**Required work:** Rewrite the part of the post on Lincoln's Springfield home below, starting at "By all accounts" and ending at "when he was 17.", changing "wagon" to "cart".

Sunday, March 29, 2009
Cookies and Lincoln’s Springfield Home
In 1844 successful lawyer Abraham Lincoln moved into the one-and-a-half story home at the corner of 8th and Jackson Streets in Springfield with his wife Mary and their young son, Robert. The family lived there for seventeen years until they left for the White House on February 11, 1861. At that farewell Lincoln spoke eloquently of his years in Illinois and Springfield: “Here I have lived from my youth until now I am an old man. Here the most sacred ties of earth were assumed; here all my children were born; and here one of them lies buried. . . . To you, dear friends, I owe all that I have, all that I am.”
By all accounts the family was a lively one. The Lincolns added a full second story to the home to accommodate the growing family of boys. Eddie, born in 1846, died just before of his fourth birthday in 1850. Two other boys grew up in Springfield. Willie was born in December 1850 and Tad in April 1853. Neighbors spoke of both Abe and Mary spoiling their sons and of the house being overrun with children and pets. Lincoln pulled the boys in a wagon on the streets of Springfield. He read them stories and tussled with them in the White House. Sadly, only Robert Lincoln survived into adulthood. Willie caught typhoid fever and died in Washington on February 20, 1862. Tad died of tuberculosis in Chicago when he was 17.
Neighbor children recall Mary Lincoln making cookies for them. These simple, easily made cookies from 1851 are tasty and suitable for grabbing by the handful by boys rushing through the kitchen on the way out to play. The National Park Service offers a virtual tour of the Lincoln’s Springfield house: http://www.nps.gov/liho/index.htm
Basic 1851 Cookies
1/3 cup butter
1 cup firmly packed brown sugar
1 egg
1 2/3 cups flour
1/4 teaspoon baking soda
1/3 cup milk
2/3 cup chopped nuts, optional
Preheat oven to 350 degrees F. Cream butter and sugar. Add the egg and mix well. Stir in half the flour and the baking soda. Mix until smooth. Gently stir in the milk and when completely blended, add remaining flour. Stir in the nuts, if desired. Drop by teaspoons on lightly greased baking sheet. Bake until tops are a golden brown, 8 to 12 minutes. Cookies puff up while baking and sink a bit as they cool. Yield: about 5 dozen 1 1/2-inch cookies.
Copyright 2009 Rae Katherine Eighmey. All rights reserved.
Monday, March 23, 2009
Mary Todd’s Courting Cake
Mary Todd moved to Springfield, Illinois in October 1839 from Lexington, Kentucky. Two months shy of her twenty-first birthday, Mary was starting a new life in the home of her married sister, and, just maybe, looking for a husband among the politicians, lawyers and strivers in the newly designated state capital. Abraham Lincoln settled in Springfield two and a half years earlier. He arrived in the town of 1,500 in April 1837 riding a horse borrowed from a New Salem friend. He was 28 years old, a lawyer in practice with John Todd Stuart, Mary Todd’s cousin, and a member of the Illinois State Legislature. By the time Mary Todd arrived in town the population had increased to nearly 2,500. The Stuart & Lincoln law practice was busy and he spent his free time in a variety of activities. Lincoln presented serious lectures to the Young Men’s Lyceum. He went fishing in the streams surrounding Springfield with friends and their sons and he escorting their daughters and sisters to concerts, plays and other social events about town. Lincoln encountered Mary Todd at a cotillion in December 1839. “Miss Todd, I want to dance with you in the worst way,” he said asking for a dance. After the evening Mary remarked to a family member. “And he certainly did.”

**Data extract:**
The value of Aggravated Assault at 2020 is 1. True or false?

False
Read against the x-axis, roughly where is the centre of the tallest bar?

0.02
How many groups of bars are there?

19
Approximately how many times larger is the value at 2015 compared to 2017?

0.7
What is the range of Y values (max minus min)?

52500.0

==

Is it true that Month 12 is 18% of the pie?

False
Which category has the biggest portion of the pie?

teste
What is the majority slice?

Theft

**Written answer:**
By all accounts the family was a lively one. The Lincolns added a full second story to the home to accommodate the growing family of boys. Eddie, born in 1846, died just before of his fourth birthday in 1850. Two other boys grew up in Springfield. Willie was born in December 1850 and Tad in April 1853. Neighbors spoke of both Abe and Mary spoiling their sons and of the house being overrun with children and pets. Lincoln pulled the boys in a cart on the streets of Springfield. He read them stories and tussled with them in the White House. Sadly, only Robert Lincoln survived into adulthood. Willie caught typhoid fever and died in Washington on February 20, 1862. Tad died of tuberculosis in Chicago when he was 17.